A. First of all, congratulations on your company’s growth! Performing a thorough “due diligence” can be an arduous search to ferret out potential problems before they become yours. One effective approach is the “Outside, In, In, In” technique. The “outside” is the environment beyond the facility’s walls. Thorny issues to consider include the wastewater treatment plant’s capacity and discharge limits and how compatible it is with your specific waste stream, because all waste streams are not created equal. Survey the building’s neighbors within a five-mile radius (along with the prevailing winds in the area) to determine what products they make and how compatible they are with whatever effluents (air, odor, volatile organic compounds) your facility will emit. Review traffic patterns and volumes to determine if the infrastructure is adequate to handle the volume you will generate in transporting raw materials in finished goods out.
The first “in” is the facility itself. The most important issues involve building infrastructure. Secure a complete set of construction drawings (mechanical, electrical and plumbing) or a trail to get them. Survey the walls, floors and rooftops to develop estimated costs to bring them up to your company's standards. Conduct a survey of the steel superstructure including sonic testing for web thickness (this is particularly important in humid environments because replacement costs are extremely high). The last piece of the facility due diligence is to contact the area regulatory agencies (USDA, FDA if applicable, OSHA and EPA) and request the past six months of “exception” reports detailing concerns their inspectors may have noted. A quick check will let you know whether the prior management addressed each of those issues.
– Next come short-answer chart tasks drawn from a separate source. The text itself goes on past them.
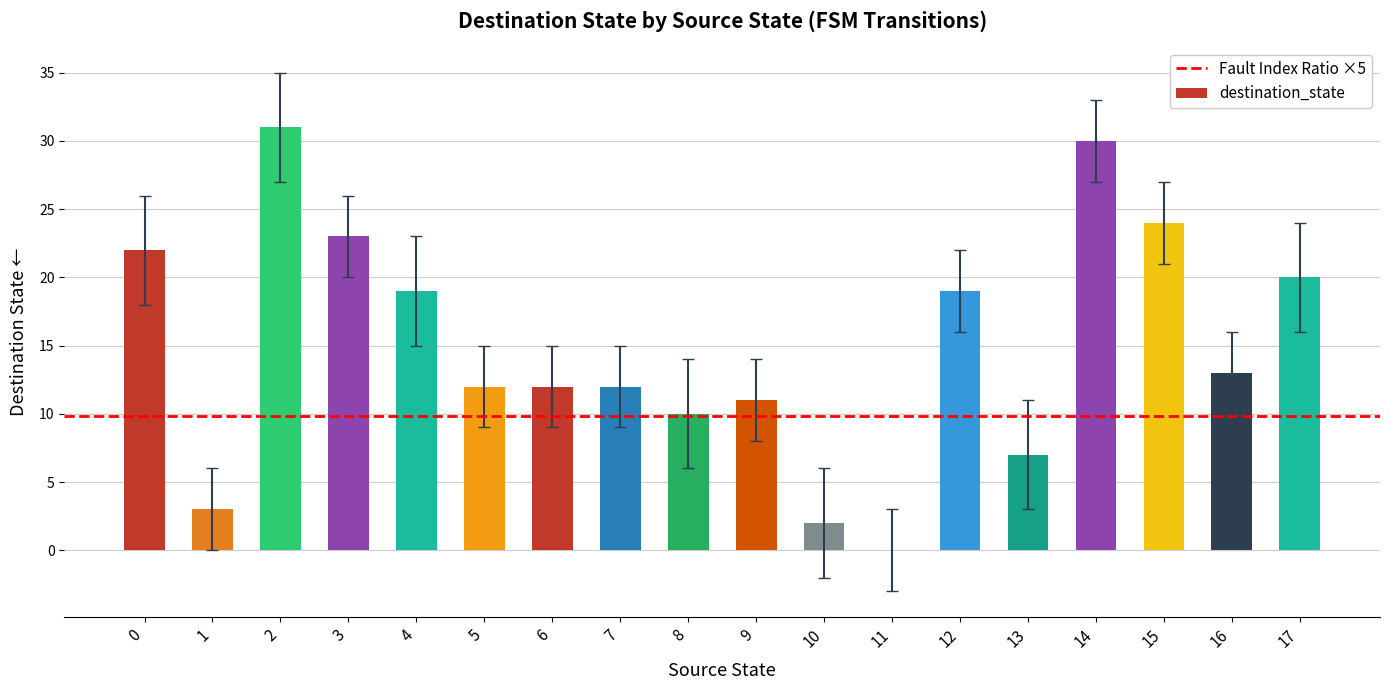

How many categories are shown in the chart?

18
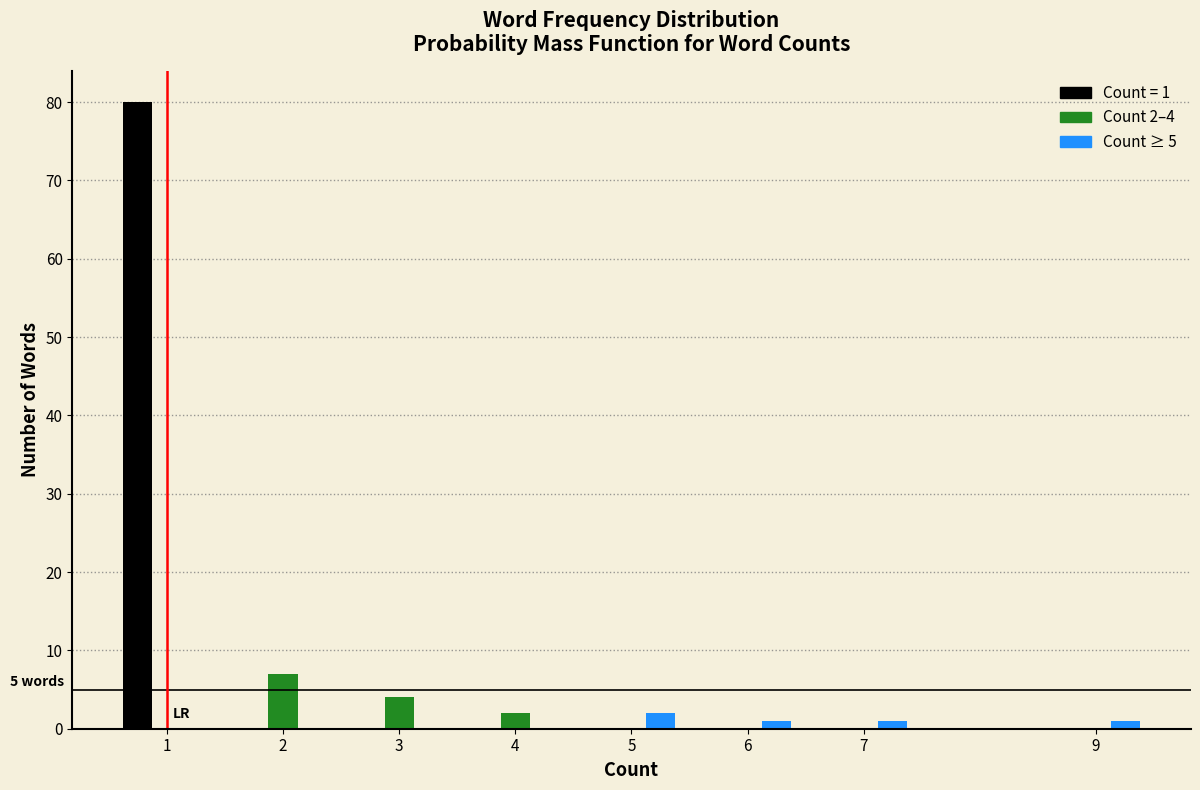

What is the maximum value shown in the chart?

80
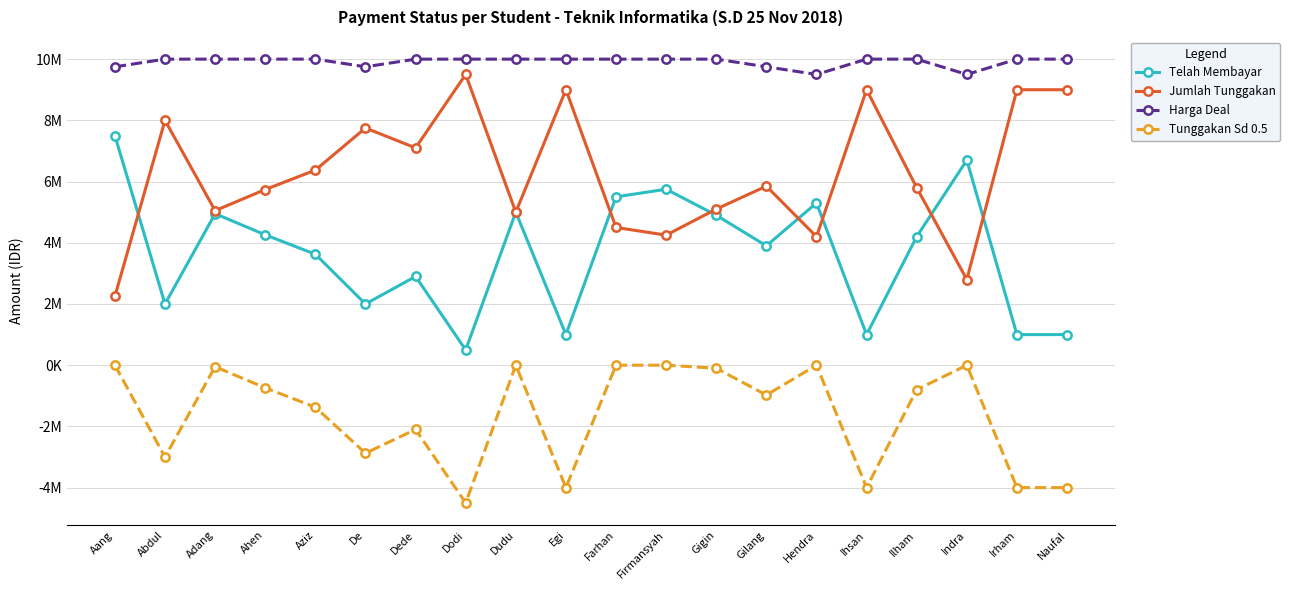

Which label corresponds to the largest value in the chart?

Abdul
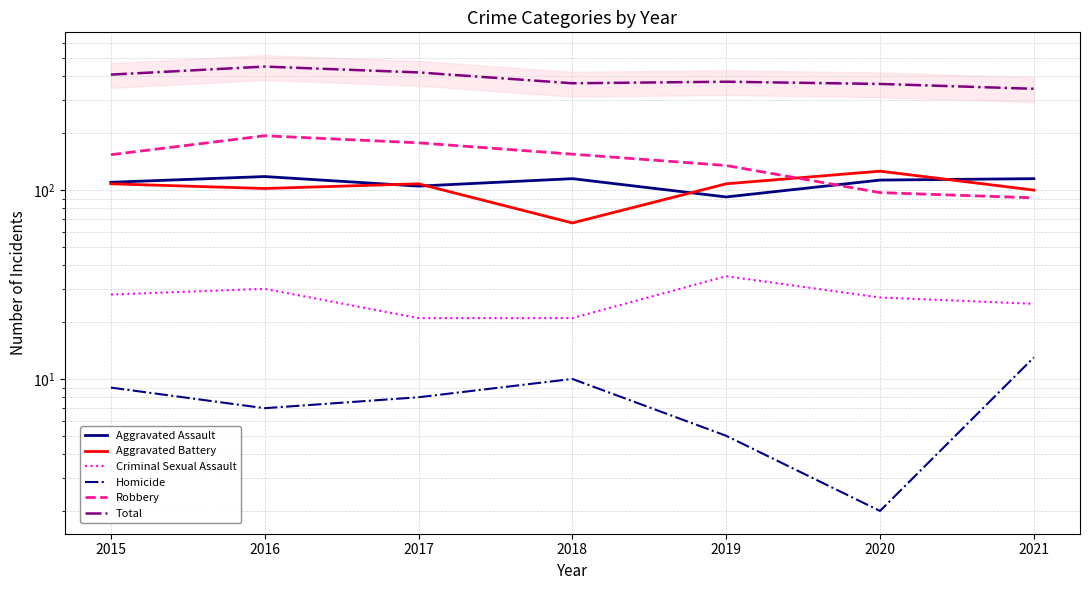

What is the difference between the Criminal Sexual Assault values at 2021 and 2017?

4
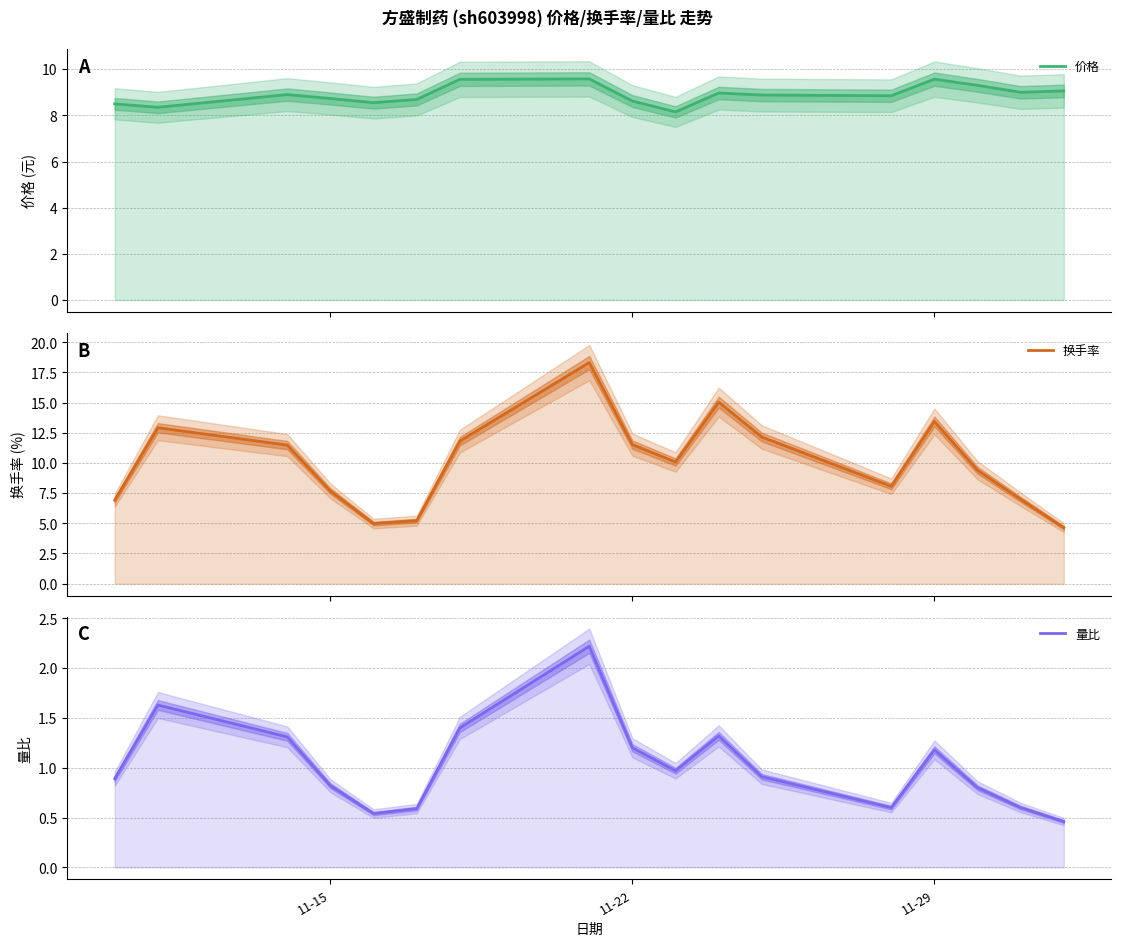

The 量比 series shows 1.8 at 11-22. True or false?

False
The second “in” is the existing equipment. You should examine what the maximum capacities are for compressed air, steam, hot water, electricity and refrigeration and compare that to what your anticipated capacity needs will be. Determining what type of maintenance system was utilized will help you judge how well the facility was maintained. This information, coupled with purchase dates, will give you a good feel for which pieces may need to be replaced.
The final “in” is what your company wants to put into the facility. Check to make sure there is adequate room to accommodate any new processes you wish to install in the new facility.
Once you have addressed each of the outside and inside concerns, a recap of the existing conditions along with the costs to bring each area up to your company's standards should provide a very good framework for upper management to start negotiating on the final purchase price. Best of luck on this great initiative!